Come varia negli anni il prezzo dei veicoli in base alla tipologia?

Tendianzalmente la curva della media del prezzo tende a scendere in modo lineare con l'aumentare degli anni. Ciò è dovuto principalmente all'usura del veicolo e all'obsolescenza e senescenza che subisce nel tempo.

In [23]:
def display_price(df, age = (0,12), price = (100,100000), vehicle_type = "all", state = "all"):
    # Display the median price of vehicles depending on its type and its state.

    if state != "all":
        df = df[df["state"] == state]

    if vehicle_type != "all":
        df = df[df["type"] == vehicle_type]

    df = df[(df["age"] <= age[1]) & (df["age"] >= age[0])]

    df = df[(df["price"] >= price[0]) & (df["price"] <= price[1])]

    price_age = pd.pivot_table(df, values = "price", index = "age", aggfunc= np.median)
    price_age.columns = ["Median Price"]

    fig = plt.figure(figsize=(12,6))
    ax = fig.add_axes([0,0,1,1])
    ax2 = fig.add_axes([0.6,0.47,.35,.35])

    ax.plot(price_age["Median Price"], lw = 5)
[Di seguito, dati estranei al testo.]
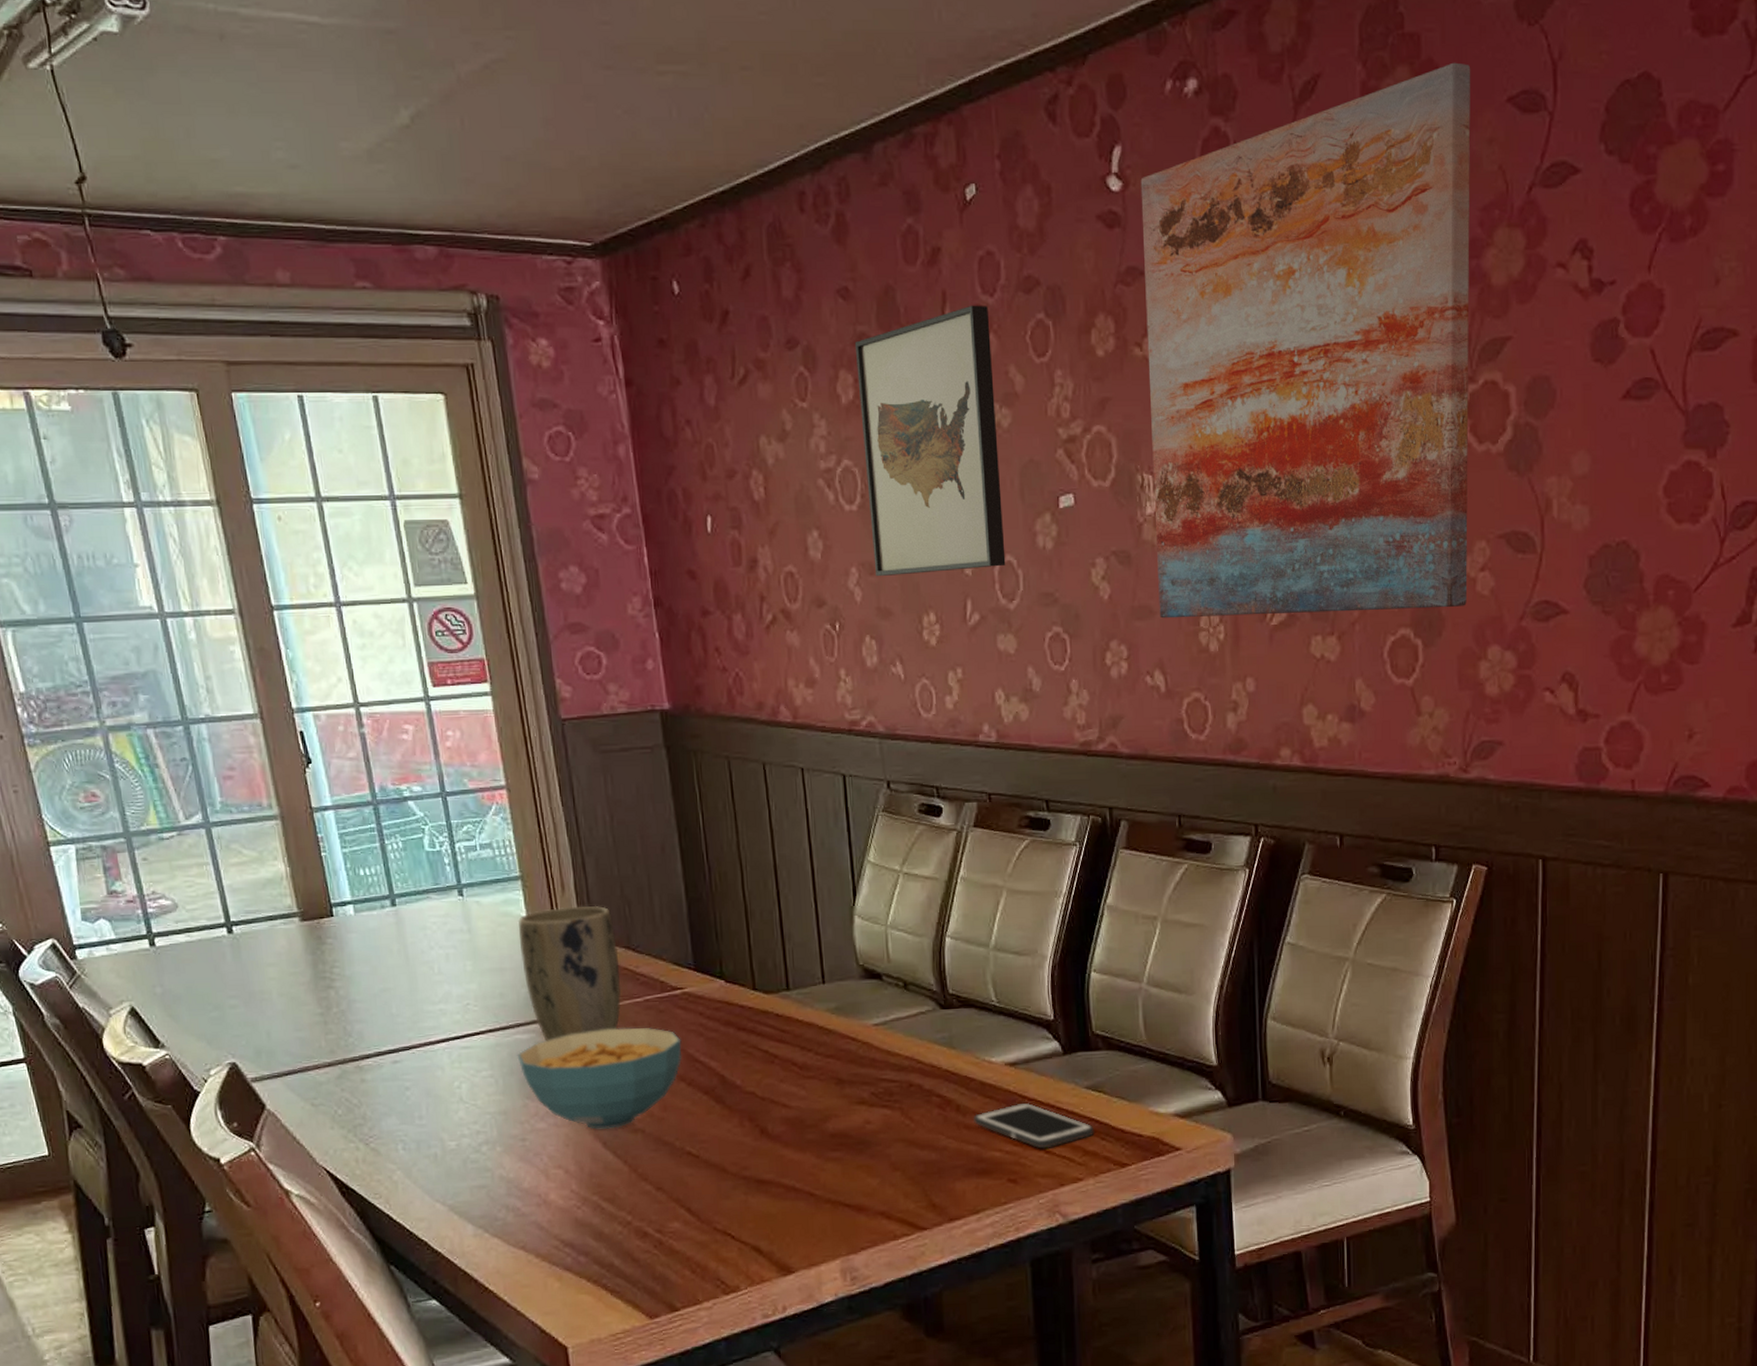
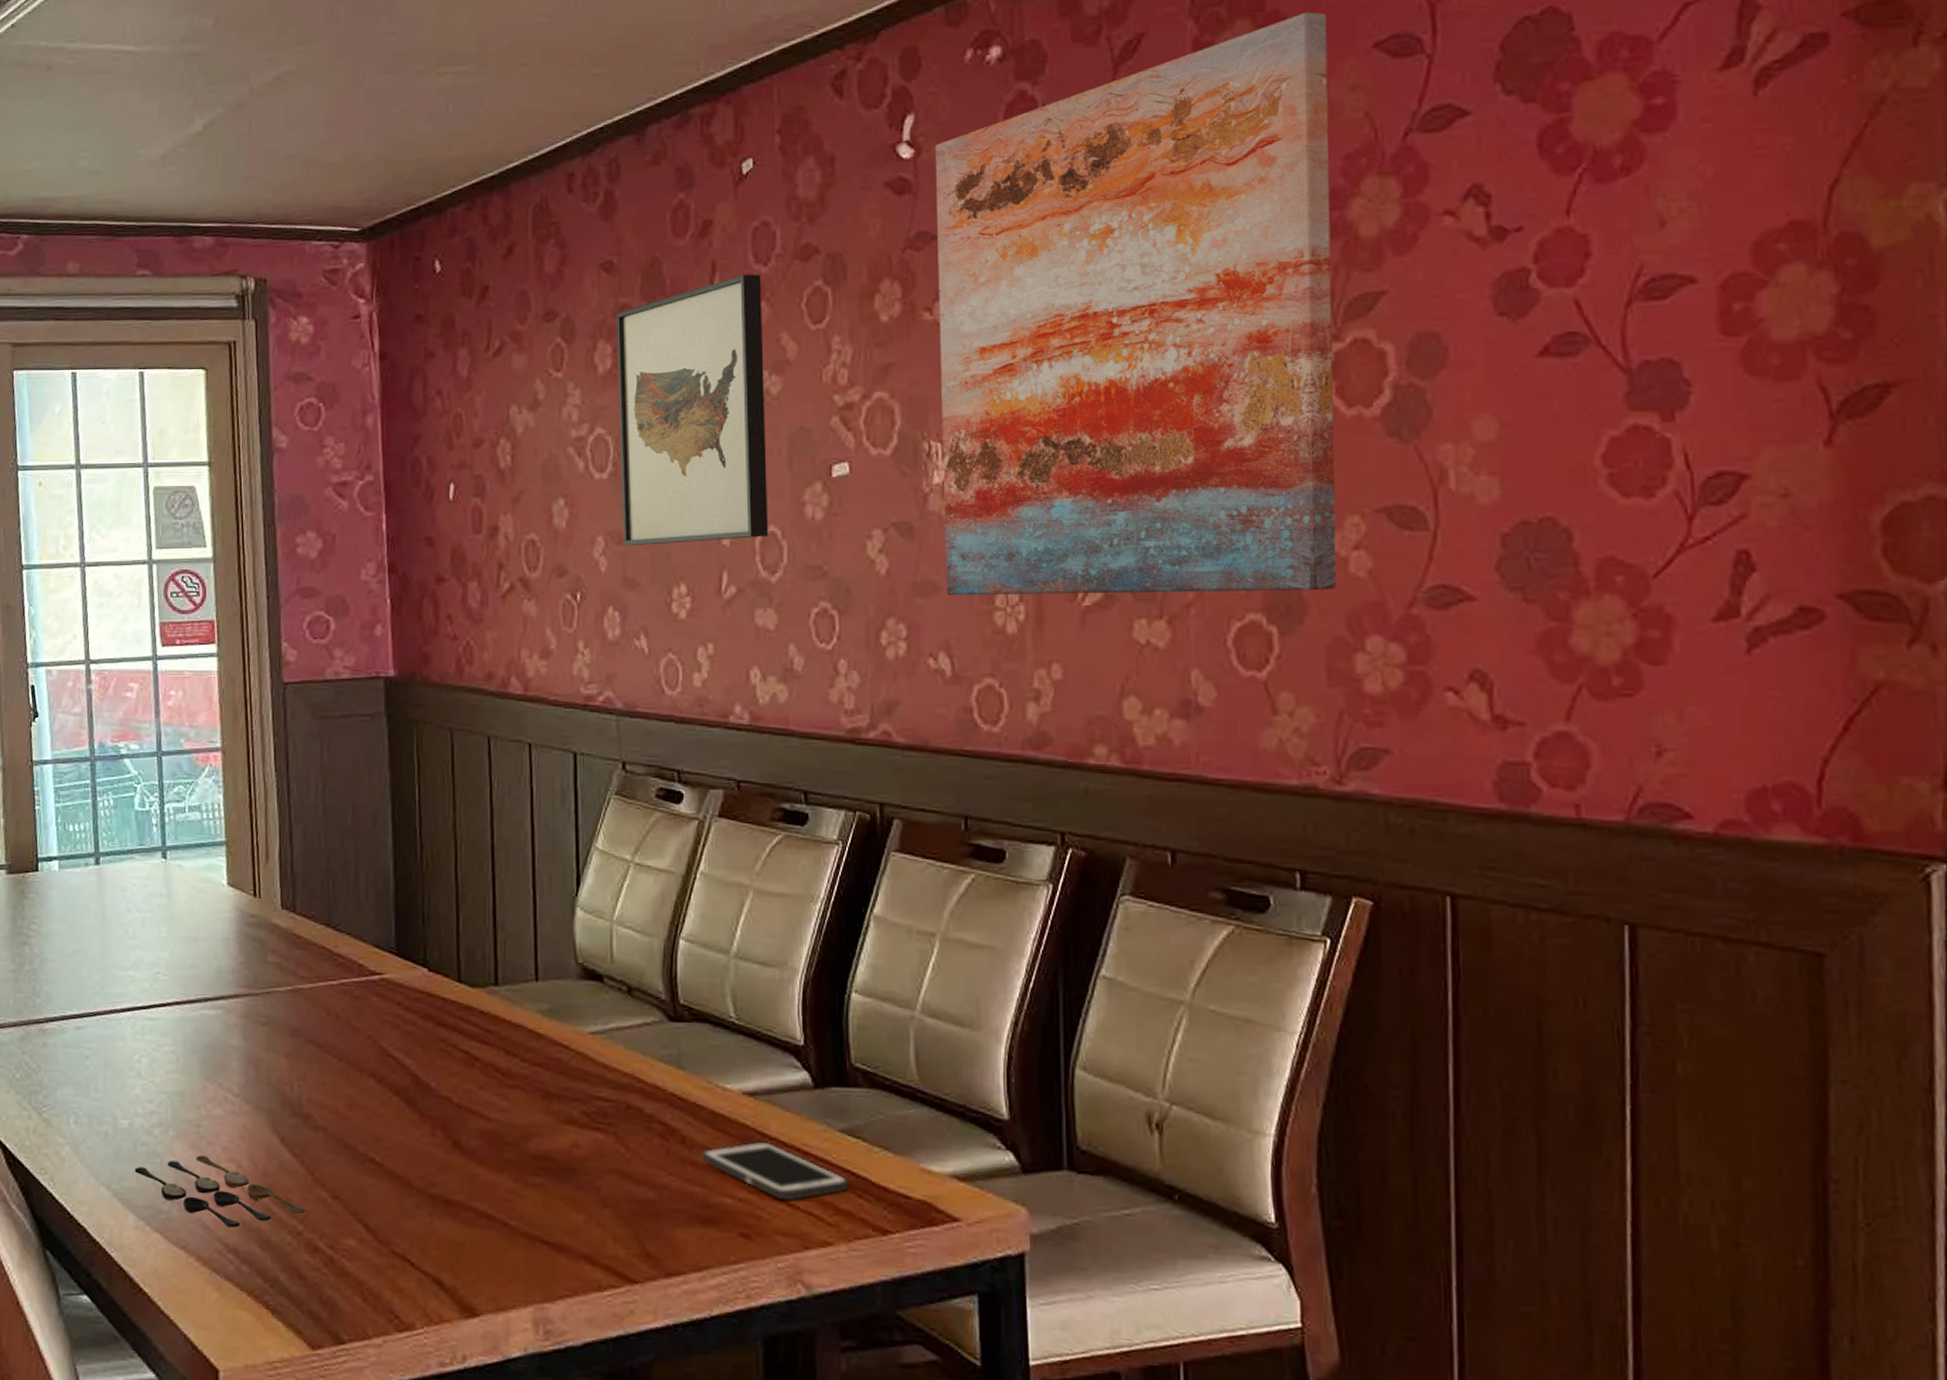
spoon: none [467,1165,632,1225] -> present [134,1155,305,1228]
plant pot: present [517,905,621,1041] -> none [217,876,318,1020]
cereal bowl: present [517,1027,682,1129] -> none [201,1011,375,1123]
    ax2.set_title(f"Vehicle type: {vehicle_type}\nNumber of vehicles: {df.shape[0]}\nCountry: USA\nUS-State: {state}", fontsize = 15)
    ax2.axis('off')

    ax.set_title(f"Median price by age of the vehicles",fontsize=25)
    ax.set_ylim(0,price_age["Median Price"].max()+1000)
    ax.set_xlabel("Age", fontsize = 15)
    ax.set_ylabel("Median price in $", fontsize = 15)

    ax.tick_params(axis='both', which='major', labelsize=15) 

    plt.show()
    
    
df = df.dropna(subset=["type"])
    
df = df[df.year.notnull()]
df["age"] = df.year.apply(lambda x: int(2020-x))
df = df[(df.age >= 0) & (df.age <= 30)]
    

for t in df.type.unique()[:5]:
    display_price(df, vehicle_type=t)